Das Talking Piece der Manufaktur allerdings wird („frisch aus dem Ofen“) nur kurz ins Bild gehalten und soll erst später ausführlich vorgestellt werden: Die „Octo Roma Carillon Tourbillon“, eine Minutenrepetition, deren Schlagwerk mit drei Hämmern durch das skelettierte Zifferblatt beobachtet werden kann. Auch die „Diva’s Dream Peacock“-Damenuhr mit Marketerie-Zifferblatt aus Pfauenfedern, die die Zeit „mysterieuse“ ohne Zeiger zeigt, ist nur kurz zu sehen – aber lang genug, um zu belegen, dass das Haus neben geometrischer Reduktion nach wie vor auch Opulenz beherrscht.
Nach diesem Schwenk in die Manufaktur chattet der CEO Jean-Christophe Babin dann noch online von Rom aus mit Kris Wu, einem chinesischen Schauspieler und Rapper, der auch einen kanadischen Pass hat. Das ergibt geschäftlich sicher den meisten Sinn, nur ob es jeden Journalisten wirklich interessiert, ob der Mann noch nie in den Werkstätten von Neuchâtel war? Nebensache, denn eine Strategie ist nur gut, wenn man bereit ist, sie auch durchzuziehen.
Zenith-CEO Julien Tornare macht sich selbst auf den Weg durch die historischen Fabrikationsgebäude in Le Locle, die seit 2009 zum Weltkulturerbe gehören, und beschwört dabei das Unternehmens-Credo, möglichst überall der Erste zu sein. Eine Anspielung auf das „El Primero“-Chronographenkaliber des Hauses natürlich, das vor über 50 Jahren Furore machte und nun in einer „ultimativen Evolutionsstufe“ vorgestellt wird, als „EP 3600“.
Eingesetzt wird es zuerst in der neuen, robusten „Chronomaster Sport“. Deren Gestaltung, erläutert Heritage Manager Laurence Bodenmann, zitiert Zenith-Chronographen aus verschiedenen Epochen. Das neue Werk bietet 60 Stunden Gangreserve und einen Sekundenstopp, durch den Glasboden lassen sich die Schaltvorgänge des deutlich vergrößerten Säulenrads und der lateralen Kupplung beobachten.

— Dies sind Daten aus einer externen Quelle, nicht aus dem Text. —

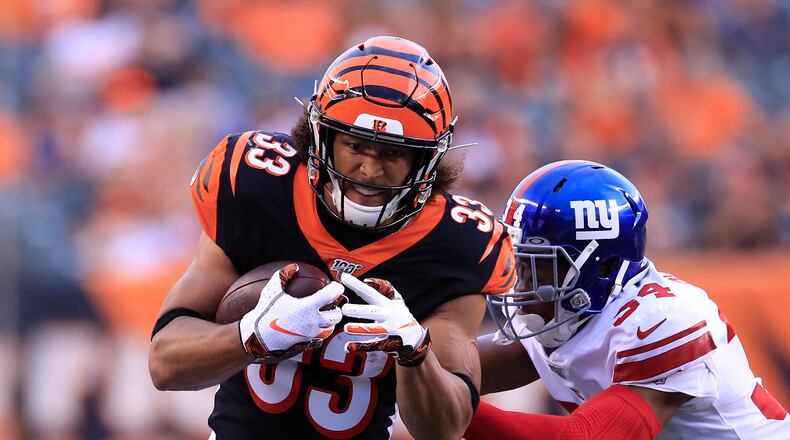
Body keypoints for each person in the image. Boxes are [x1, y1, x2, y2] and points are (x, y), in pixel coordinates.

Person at [147, 36, 516, 439]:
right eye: (355, 145)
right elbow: (165, 363)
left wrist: (415, 351)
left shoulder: (457, 243)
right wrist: (252, 335)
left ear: (426, 159)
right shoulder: (258, 188)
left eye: (393, 154)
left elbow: (446, 428)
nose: (370, 170)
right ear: (320, 137)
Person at [466, 160, 790, 439]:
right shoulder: (568, 316)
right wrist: (417, 355)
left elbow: (584, 437)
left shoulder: (664, 320)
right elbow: (453, 367)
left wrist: (444, 404)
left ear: (602, 266)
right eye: (518, 261)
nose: (518, 282)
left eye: (537, 267)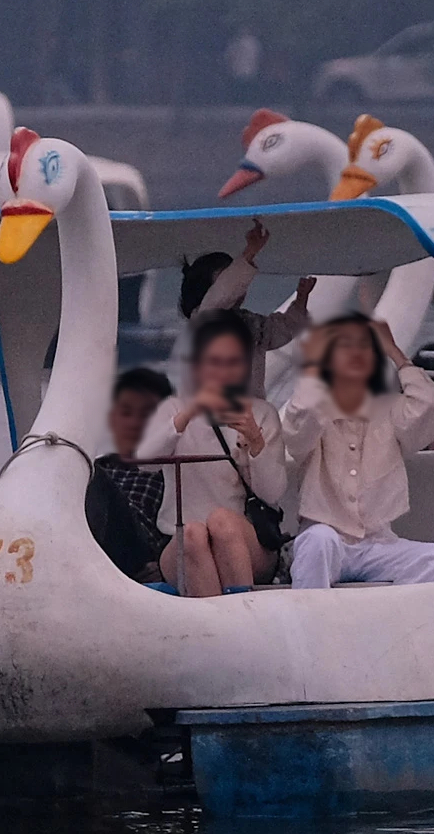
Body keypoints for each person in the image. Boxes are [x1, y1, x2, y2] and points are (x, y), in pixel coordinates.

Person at [283, 314, 434, 590]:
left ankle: (392, 628)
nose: (355, 354)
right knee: (318, 541)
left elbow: (428, 407)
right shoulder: (316, 413)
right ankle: (311, 629)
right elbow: (301, 417)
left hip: (378, 543)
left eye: (363, 348)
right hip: (327, 539)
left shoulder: (389, 410)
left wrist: (395, 352)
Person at [136, 314, 286, 596]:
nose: (223, 373)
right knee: (193, 533)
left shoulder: (262, 413)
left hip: (247, 542)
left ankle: (241, 614)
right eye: (214, 363)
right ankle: (226, 630)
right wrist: (189, 414)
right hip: (180, 541)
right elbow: (144, 463)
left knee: (222, 521)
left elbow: (272, 493)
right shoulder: (173, 409)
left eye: (233, 363)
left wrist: (255, 440)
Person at [85, 368, 176, 580]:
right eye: (126, 413)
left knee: (92, 475)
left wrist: (164, 563)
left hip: (140, 549)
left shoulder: (172, 467)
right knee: (80, 470)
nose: (134, 422)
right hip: (95, 539)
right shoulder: (102, 467)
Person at [178, 218, 315, 354]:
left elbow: (280, 331)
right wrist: (249, 252)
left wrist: (301, 300)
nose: (240, 284)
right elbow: (223, 292)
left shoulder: (249, 323)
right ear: (206, 289)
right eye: (226, 276)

Die Hauptnachricht aber ist, dass die „Chronomaster Sport“ die auf die Zehntelsekunde genau gemessene Zeit auf einen Blick ablesbar macht. Dafür rotiert der zentrale Stoppzeiger einmal innerhalb von zehn Sekunden über das Blatt und weist dabei auf die 100er-Teilung der Keramiklünette. Totalisatoren bei 3 und 6 Uhr zählen verstrichene Sekunden und Minuten.
Mit einem Durchmesser von 41 Millimetern tauge der neue Chrono für Männer wie für Frauen, betont Tornare – und verspricht, übers Jahr komme da noch mehr. Wer die Manufakturen im LVMH-Verbund kennt, der weiß: Das sind bestimmt keine leeren Worte.